My Luxuria. Le bambole asessuate di Alex Sandwell Kliszynski
L’artista britannico di origini polacche ha trasposto in fotografia una delle particolarità che caratterizzano la celeberrima Barbie: l’assenza di qualsiasi rimando alla sessualità. E i risultati sono davvero spiazzanti.
Di operazioni più o meno artistiche, principalmente di mano femminile, dedicate alla Barbie, feticcio di più generazioni di bambine di tutto il mondo, se ne sono viste a iosa. Fin troppe, verrebbe da dire. Ce n’è una però che appare più libera e divertente. Forse perché è di mano maschile, indi meno emotivamente coinvolta, invece che femminile?

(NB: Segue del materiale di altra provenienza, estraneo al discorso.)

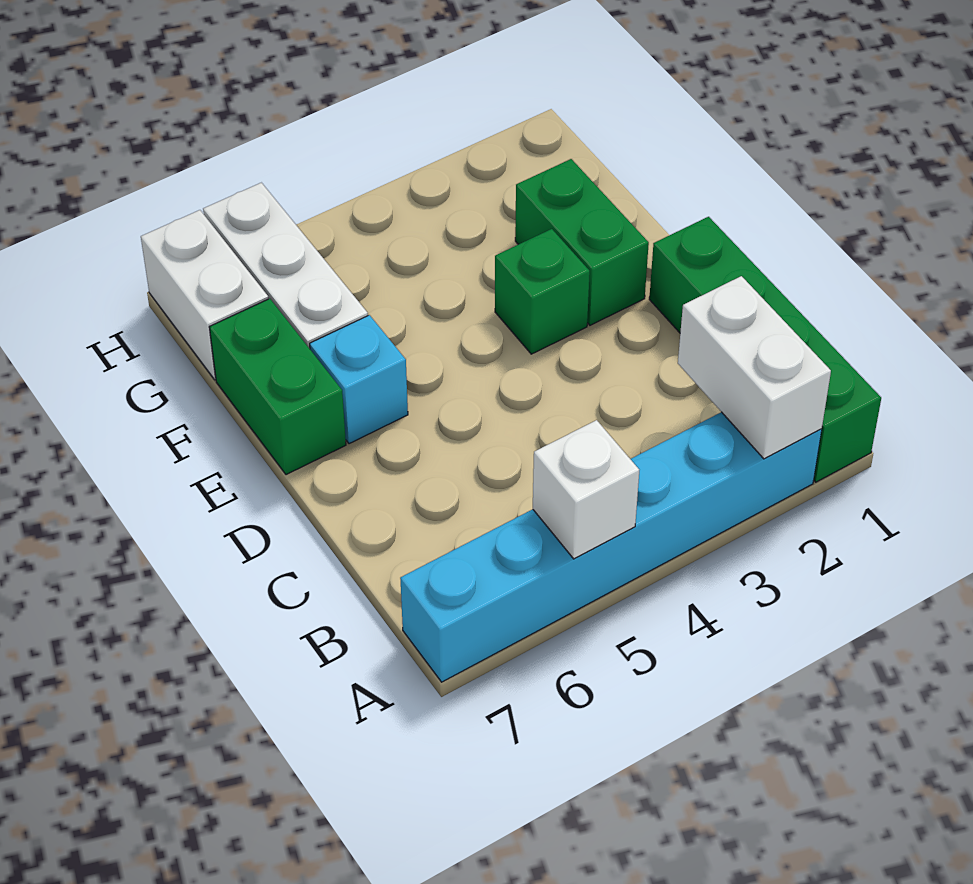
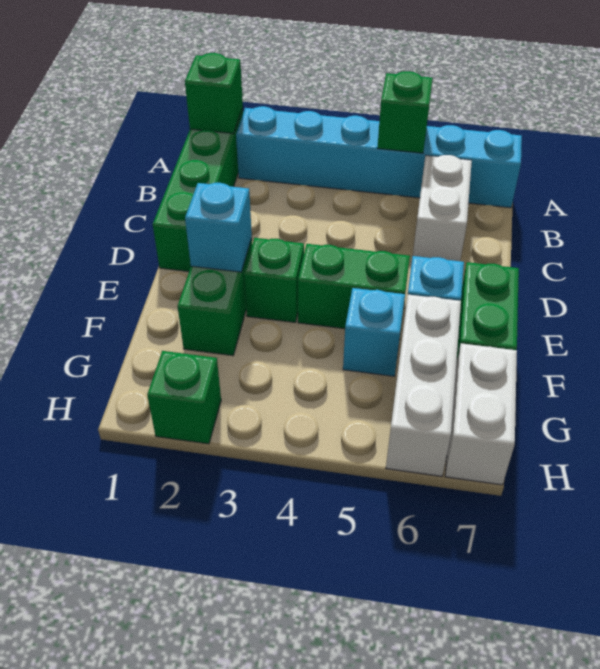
none -> green brick A1 level 2
white brick A2:B2 level 2 -> white brick B6:C6 level 1
white brick A5 level 2 -> green brick A5 level 2
none -> cyan brick E2 level 2
none -> green brick E4:E5 level 1
none -> cyan brick F5 level 1
none -> green brick H2 level 1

Sta di fatto che è nata per scherzo.
Alex Sandwell Kliszynski, fotografo britannico (vive nei pressi di Cambridge) di evidente origine polacca, in realtà umilmente specializzato in ritratti e servizi di matrimonio, un giorno ebbe l’idea di ritrarre un body builder e poi photoshopparlo in veste – insomma, si fa per dire – di bambolotto snodabile genere G.I. Joe. La foto funzionava, l’idea era buona, si poteva continuare su quella strada. Ma subito dietro l’angolo, inevitabilmente, stazionava rigida e impassibile la Barbie internazionale. Il passo dall’omaccione alla signorinella era brevissimo. E il risultato è scaturito esilarante quanto intrigante. La disarticolazione delle membra non solo rende tutti bambolotti, ma di conseguenza ne esalta – cancellandoli – gli attributi sessuali.
UNA STREPITOSA CENSURA
Oltre al totale spianamento visivo dei capezzoli, tanto per il corpo maschile quanto per quello femminile, la zona genitale appare un vero e proprio vuoto. Una censura strepitosa. Che peraltro nelle vere bambole di plastica viene accettata senza batter ciglio (o quasi). Ma qui l’oggetto ludico e l’oggetto sessuale si sovrappongono a sorpresa, e il sesso torna a essere esattamente un bel gioco.
La serie, satiricamente “pornografica”, è stata presentata alla The Photographers’ Gallery di Londra con il titolo appropriato di My Luxuria. E ha suscitato l’interesse anche di singoli, che hanno chiesto a Kliszynski di essere ritratti allo stesso modo. Di questi tempi, la decostruzione corporea con conseguente disumanizzazione piace, evidentemente. Ma, poi, diverte ancora l’ulteriore barbiezzazione, tanto ironica quanto affettuosa, dell’Olympia di Manet, distesa dissezionata e implasticata tra cuscini, fiori e nastro nero al collo di rito.
Ma basta lì, l’argomento era da considerarsi abbastanza esaurito. E Kliszynski è tornato a fotografare coppie di sposi in ghingheri. Sotto, si spera, con tutte le loro cosine al posto giusto.